The URL looks like this:
jdbc:snowflake://account_name.snowflakecomputing.com/?user=user_name&db=sample&role=role_name&warehouse=warehouse_name
, exactly like in the documentation
- I created a crawler using a prepared connection for a selected table from Snowflake.
- The crawler started successfully, and all table elements were loaded correctly. The schema was loaded correctly
- In job Glue (Job is created by the script, not visual builder, etc.), using the
create_dynamic_frame_from_catalog
method, I get the following error:
23/06/22 10:58:18 ERROR ProcessLauncher: Error from Python:Traceback (most recent call last):
File "/tmp/sample.py", line 94, in <module>
GluePythonSampleJob().run()
File "/tmp/sample.py", line 52, in run
dyf = self.read_data_from_catalog(self.context)

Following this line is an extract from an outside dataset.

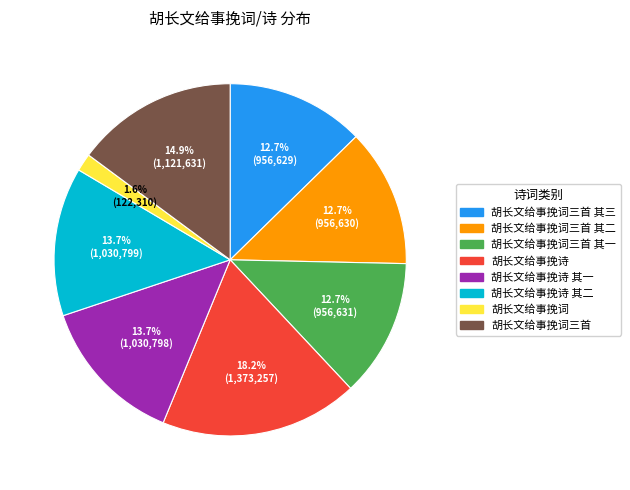

Does any single category account for the majority?

No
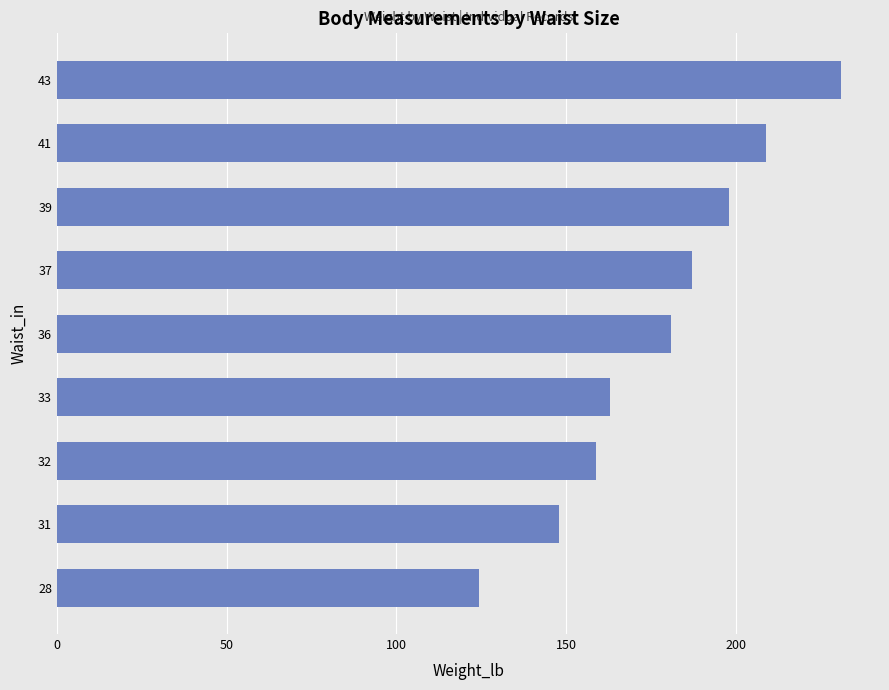

Is it true that the value at 41 is 115.1?

False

File "/tmp/sample.py", line 63, in read_data_from_s3
table_name='test-table',
File "/opt/amazon/lib/python3.6/site-packages/awsglue/context.py", line 186, in create_dynamic_frame_from_catalog
makeOptions(self._sc, additional_options), catalog_id),
File "/opt/amazon/spark/python/lib/py4j-0.10.9-src.zip/py4j/java_gateway.py", line 1305, in __call__
answer, self.gateway_client, self.target_id, self.name)
File "/opt/amazon/spark/python/lib/pyspark.zip/pyspark/sql/utils.py", line 117, in deco
raise converted from None
pyspark.sql.utils.IllegalArgumentException: No group with name <host>
Method body:
dyf = glue_context.create_dynamic_frame_from_catalog(
database='db-snowflake',
table_name='test-table',
transformation_ctx="datasource0")
When the table is prepared on the basis of CSV from S3, using a crawler - everything works fine.

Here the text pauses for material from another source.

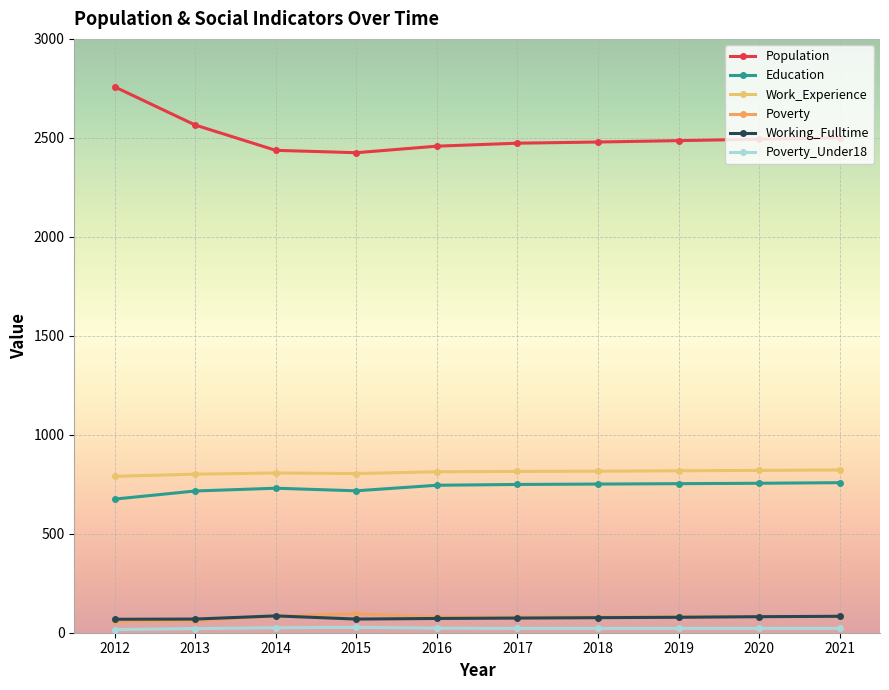

True or false: Population has more than 2 interior local peaks.

False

This looks like a connection issue to Snowflake to me. However, I do not understand why this problem occurs, since the crawler correctly read all the data.
UPDATE
Exactly the same happens for the virtual job, based on this catalog.
What can I do?
sounds like a bug in the url handling since snowflake works with account instead of host, do you have the rest of the exception stackrtrace to see what is trying to get the host?
@twood Did you solve this issue. Im getting the same error. Can you post your answer here?